NASA put a core stage of its enormous new SLS rocket to a critical test that ended prematurely on Saturday, January 16. But although the next-generation booster’s engines shut-down earlier than planned, NASA denied the test was a failure.
Video shot at the launch showed smoke and flames dramatically spewing from the SLS RS-25 rocket engines, as they fired in unison for the first time
As ignition occurred at 5.30pm ET local time (10.30pm GMT) the rockets roared to life while anchored to a test stand at NASA’s Stennis Space Center.
The 212ft core stage generated 1.6 million pounds of thrust,
This involved 700,000 gallons (2.6 million litres) of cryogenic fuel pumping through the engines as they exploded into action for a little more than one minute – far shorter than planned.
NASA’s ‘mega rocket’ engine test was expected to run for 485 seconds – more than eight minutes.
This is the approximate duration the engines will be required to burn during take-off, when they eventually power NASA’s Artemis Moon program rocket.
NASA revealed in a subsequent blog post how the four RS-25 engines fired for only a little more than 60 seconds.
NASA chief Jim Bridenstine, who attended the test, said in a statement: ”Not everything went according to script today.
“Saturday’s test was an important step forward to ensure that the core stage of the SLS rocket is ready for the Artemis I mission, and to carry crew on future missions.
“Although the engines did not fire for the full duration, the team successfully worked through the countdown, ignited the engines, and gained valuable data to inform our path forward.”
NASA analysts have not had enough time to confirm exactly what caused the early shutdown in Saturday afternoon’s SLS engine test.
Flight controllers could be heard during the test referring to an “MCF” (Major Component Failure) supposedly concerning engine Number 4 on the SLS booster.
NASA SLS program manager John Honeycutt revealed how after the one minute-mark, cameras caught a flash on the engine’s protective thermal blanket.
However, its cause and significance are still to be determined.
Space experts believe it is too early to know for certain if a second hot-fire test will be required at Stennis.

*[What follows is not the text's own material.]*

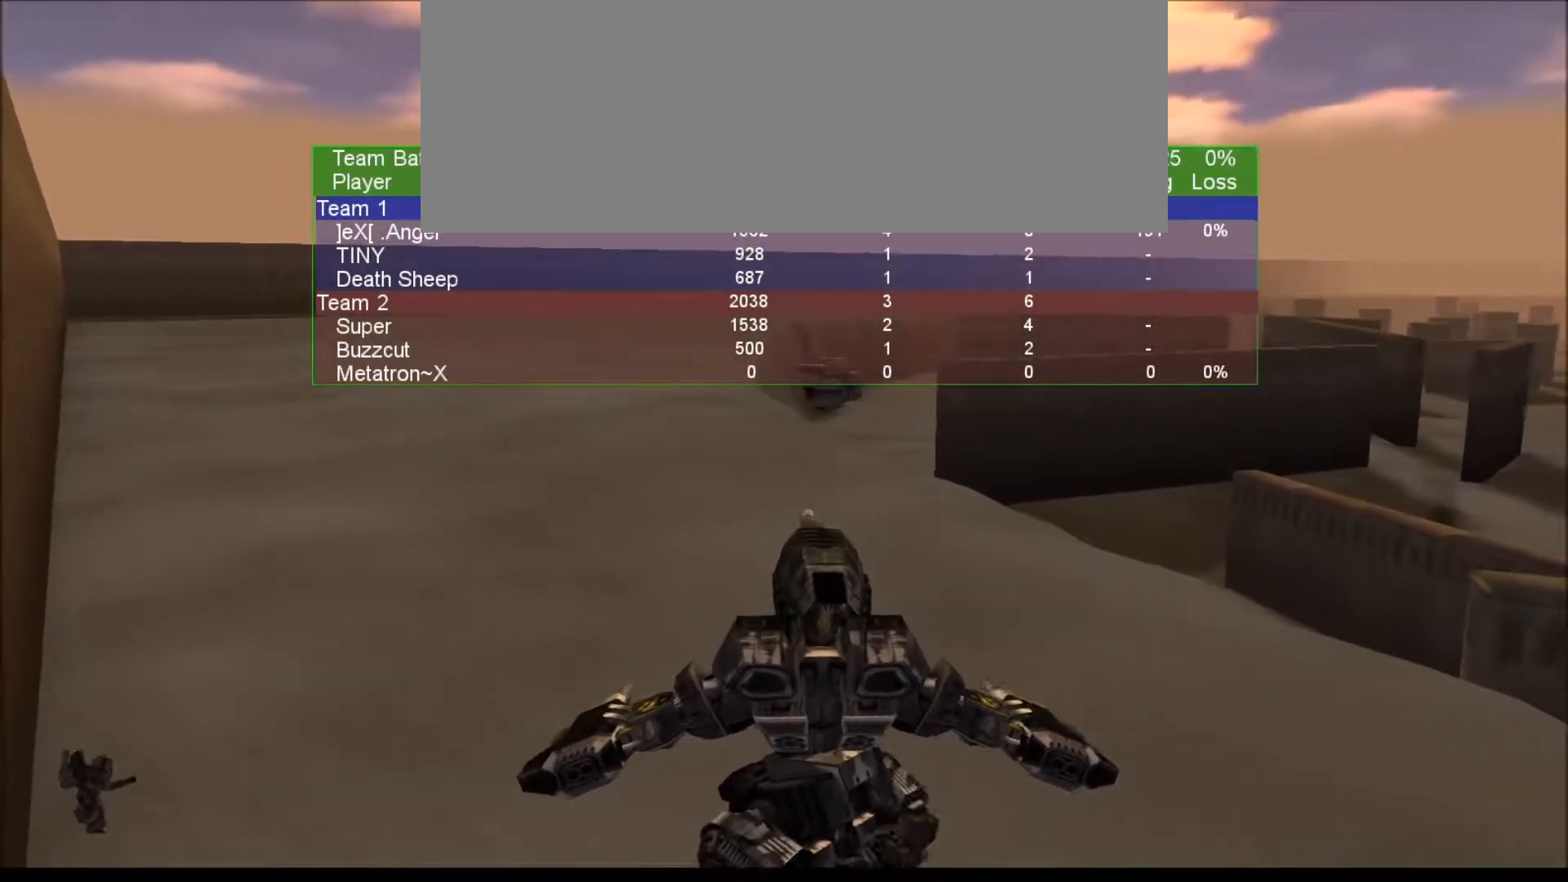
{"keys": [], "events": [[117, "tab", "up"]]}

Another option for NASA is to conduct another test at NASA’s Kennedy Space Center.
This is the site from which SLS is set to launch the unmanned Artemis 1 Moon mission before the end of 2021.

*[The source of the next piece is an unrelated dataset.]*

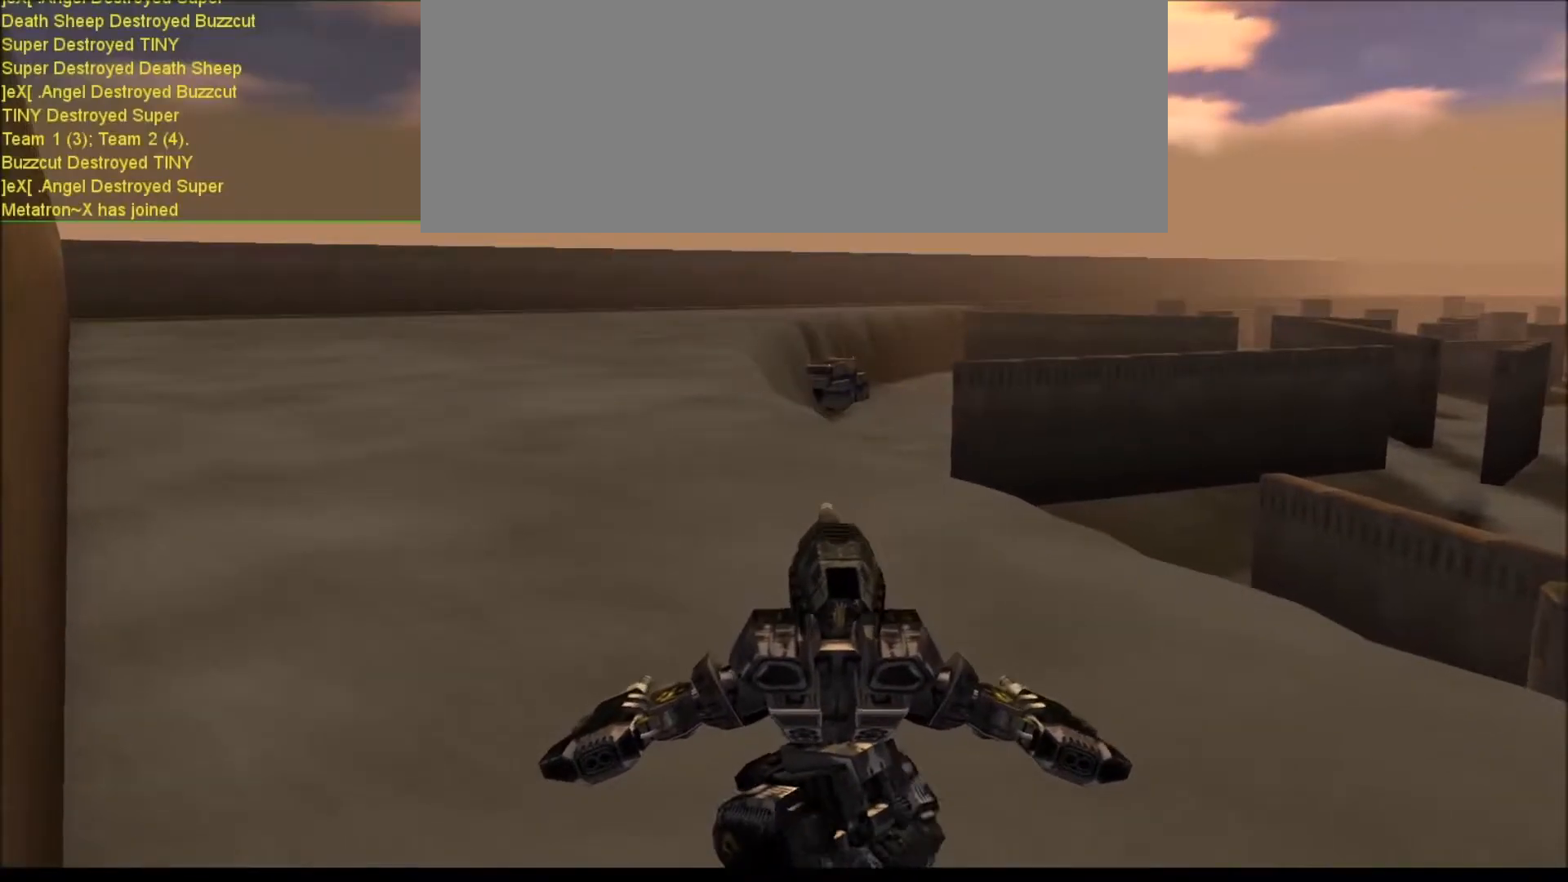
{"keys": ["tab"], "events": [[333, "tab", "down"]]}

Similarly, it remains too early to conclude if Artemis 1 will still be able to launch this year.
NASA chief Mr Bridenstine when discussing whether a 2021 launch for Artemis 1 is still in the pipeline, admitted: ”I think it’s still too early to tell.
“As we figure out what went wrong, we’re going to know kind of what the future holds.”
The Green Run series of tests began in January last year, when the stage was delivered from NASA’s Michoud Assembly Facility in New Orleans and installed in the B-2 test stand at Stennis.